▶ **Task instructions**: Extend the article on Japan's economic rise and the currency accords, picking up immediately after its final sentence.

▶ **Selected extract**:
*** Begin section ***
ROLE MODEL JAPAN.

Geographic Code:9JAPA
Date:Jun 30, 2014
Words:2048
Publication:Cambodian Business Review

Byline: DEAN HETHINGTON

Shinkansen (Japan's bullet-train) is how economists characterized the speed of Japan's nominal gross national product (GNP) increase between 1951 and 1980 - by 73 times - its economy blowing past those of Britain, France and West Germany to find itself No 2 behind the US. A little later, praise for US Federal Reserve chairman Paul Volcker's success hiking interest rates and blocking the 'stagflation' crisis of the 1970s began to wane as the resulting seriously overvalued dollar priced US goods right out of the world marketplace. The unit had appreciated nearly 50% against the Japanese yen by 1985.

This resulted in the massive coordinated currency market interventions by France, West Germany, Japan, the United States and the United Kingdom starting late that same year to effect the depreciation of the US dollar against the Japanese yen and German Deutsche Mark pursuant to the Plaza Accord (signed in September 1985 at the Plaza Hotel in NYC).

Then follows the 1985 - 1986 'Endaka Recession' ('Nihon no endakafukyo', literally, 'recession caused by appreciation of the Japanese Yen') in Japan precipitated by the strong and relentless yen surge finally to Y=150/US$ (from an average of Y=239 per US$1 in 1985). The 1987 Louvre Accord (signed February 22, 1987, at the Louvre, in Paris, by the G6 - the above 5 countries plus Canada) was to put a stop to all that and stabilize the currency markets with a package of policies and steep US interest rate rises (from 6.50% to 9.75%) leading to the 1988 turnaround of the sliding dollar after 18 months to 2.04 DM and Y=160 yen per dollar.

The yen dollar exchange rate rose from around $.004 to just over $.007 per yen, a price inflation of 75%. Not much later, however, Monday, October 19, 1987, or 'Black Monday', the Nikkei dropped in a couple of days 21% while the Dow (Dow Jones Industrial stock average) lost $500 billion (in 1987 money) falling 22.6%. "Their agreement at the Louvre notwithstanding, the dollar sank further, interest rates jumped and stock markets crashed," said a contemporary NYT piece. (www.nytimes.com/1987/12/26).
*** End section ***
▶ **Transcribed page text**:
*** Begin section ***
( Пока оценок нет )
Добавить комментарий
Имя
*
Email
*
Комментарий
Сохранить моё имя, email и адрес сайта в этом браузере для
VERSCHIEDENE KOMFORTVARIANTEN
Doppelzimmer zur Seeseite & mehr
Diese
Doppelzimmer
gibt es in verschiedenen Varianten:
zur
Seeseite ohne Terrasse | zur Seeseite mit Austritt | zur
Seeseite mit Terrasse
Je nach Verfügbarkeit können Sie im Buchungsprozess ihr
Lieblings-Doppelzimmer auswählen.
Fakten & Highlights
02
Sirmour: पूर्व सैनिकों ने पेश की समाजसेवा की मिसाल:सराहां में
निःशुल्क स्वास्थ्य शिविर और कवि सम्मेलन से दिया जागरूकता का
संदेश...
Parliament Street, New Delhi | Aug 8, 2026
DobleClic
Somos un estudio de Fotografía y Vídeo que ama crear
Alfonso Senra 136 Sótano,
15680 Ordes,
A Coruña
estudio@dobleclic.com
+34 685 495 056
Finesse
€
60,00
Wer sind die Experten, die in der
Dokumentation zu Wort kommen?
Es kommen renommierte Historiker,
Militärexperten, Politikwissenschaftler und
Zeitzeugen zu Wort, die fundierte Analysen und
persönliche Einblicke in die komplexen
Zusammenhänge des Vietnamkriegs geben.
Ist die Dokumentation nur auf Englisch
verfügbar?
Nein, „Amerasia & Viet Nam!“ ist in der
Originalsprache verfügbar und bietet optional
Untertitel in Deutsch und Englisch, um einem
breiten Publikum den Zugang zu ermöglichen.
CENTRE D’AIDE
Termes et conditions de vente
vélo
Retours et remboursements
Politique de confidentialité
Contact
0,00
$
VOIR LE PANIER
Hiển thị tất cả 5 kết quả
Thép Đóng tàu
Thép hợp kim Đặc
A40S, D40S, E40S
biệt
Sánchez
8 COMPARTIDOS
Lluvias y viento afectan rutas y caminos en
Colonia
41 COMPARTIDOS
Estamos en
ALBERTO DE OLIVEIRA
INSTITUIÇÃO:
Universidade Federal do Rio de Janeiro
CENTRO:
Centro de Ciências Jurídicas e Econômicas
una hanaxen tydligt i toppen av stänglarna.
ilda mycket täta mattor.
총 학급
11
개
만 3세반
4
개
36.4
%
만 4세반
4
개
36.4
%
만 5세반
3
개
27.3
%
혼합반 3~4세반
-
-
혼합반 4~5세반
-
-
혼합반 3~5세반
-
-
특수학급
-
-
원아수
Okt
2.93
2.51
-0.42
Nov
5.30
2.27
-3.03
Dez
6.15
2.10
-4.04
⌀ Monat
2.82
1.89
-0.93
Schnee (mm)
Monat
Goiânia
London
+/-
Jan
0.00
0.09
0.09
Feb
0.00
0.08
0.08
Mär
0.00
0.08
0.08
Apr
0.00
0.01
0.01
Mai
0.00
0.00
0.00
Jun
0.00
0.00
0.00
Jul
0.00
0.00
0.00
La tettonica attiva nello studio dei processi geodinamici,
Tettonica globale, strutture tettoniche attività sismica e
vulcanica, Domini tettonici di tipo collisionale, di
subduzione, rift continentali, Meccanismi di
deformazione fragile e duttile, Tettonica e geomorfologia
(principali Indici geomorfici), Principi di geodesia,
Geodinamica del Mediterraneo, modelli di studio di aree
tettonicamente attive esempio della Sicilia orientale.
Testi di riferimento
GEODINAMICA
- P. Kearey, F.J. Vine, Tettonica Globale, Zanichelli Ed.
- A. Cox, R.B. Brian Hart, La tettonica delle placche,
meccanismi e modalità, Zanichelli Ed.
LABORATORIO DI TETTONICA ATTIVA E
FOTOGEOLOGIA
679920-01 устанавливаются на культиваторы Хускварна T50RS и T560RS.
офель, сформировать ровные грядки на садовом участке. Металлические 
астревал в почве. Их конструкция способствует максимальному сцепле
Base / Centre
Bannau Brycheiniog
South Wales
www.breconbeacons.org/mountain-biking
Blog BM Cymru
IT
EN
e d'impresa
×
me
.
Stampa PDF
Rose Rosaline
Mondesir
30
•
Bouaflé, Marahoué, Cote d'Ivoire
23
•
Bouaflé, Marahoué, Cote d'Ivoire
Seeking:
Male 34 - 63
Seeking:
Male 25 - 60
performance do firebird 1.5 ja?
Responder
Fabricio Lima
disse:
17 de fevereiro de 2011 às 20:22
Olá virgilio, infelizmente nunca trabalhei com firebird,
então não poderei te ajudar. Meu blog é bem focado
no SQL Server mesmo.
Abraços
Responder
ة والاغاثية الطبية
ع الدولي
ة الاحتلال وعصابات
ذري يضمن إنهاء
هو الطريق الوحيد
*** End section ***
▶ **Task result**:
Economists agreed it was 'fundamentally a monetary phenomenon.'

This was quite enough for the Japanese. Drawing on the unique structure of their economy and business culture, an initiatives-based Ministry of International Trade and Industry (MITI - now METI) along with JETRO (Japan External Trade Organization), a consensus emerged to underlay and empower the private sector in its pursuit of a new production global value chains and international 'trade in tasks' paradigm.

There coalesced a seriously coordinated effort among the Ministry of Foreign Affairs, MITI and JETRO offering their customary administrative guidance (gyoseishido) and significant funding to help emancipate industry in Japan from its currency exchange shackles. Foreign development assistance to emerging East Asia and SE Asia, 'seed money', was to be provided to help lay the foundation to restructure Japan's FDI and set up the necessary infrastructure for pieces of Japanese industrial production to become resident in those countries.

Perceived as a threat to the global order, the emergence of communism in Asia after WWII cut short the dismantling of the remaining zaibatsu in Japan. These mammoth vertically integrated enterprises dominated their specific market sectors, run from a holding company at the top and containing a number of industrial subsidiaries and a wholly-owned bank providing finance, they were the heart of economy Japan from the Meiji period (1868 to 1912) until WW II's end. At the beginning of WWII, the 'Big Four' zaibatsu (Mitsubishi, Sumitomo, Yasuda and Mitsui) alone directly controlled more than 30% of Japan's mining, chemical and metals industries, almost 50% of machinery and equipment, most of the foreign commercial merchant fleet and 70% of the stock exchange. (Wikipedia).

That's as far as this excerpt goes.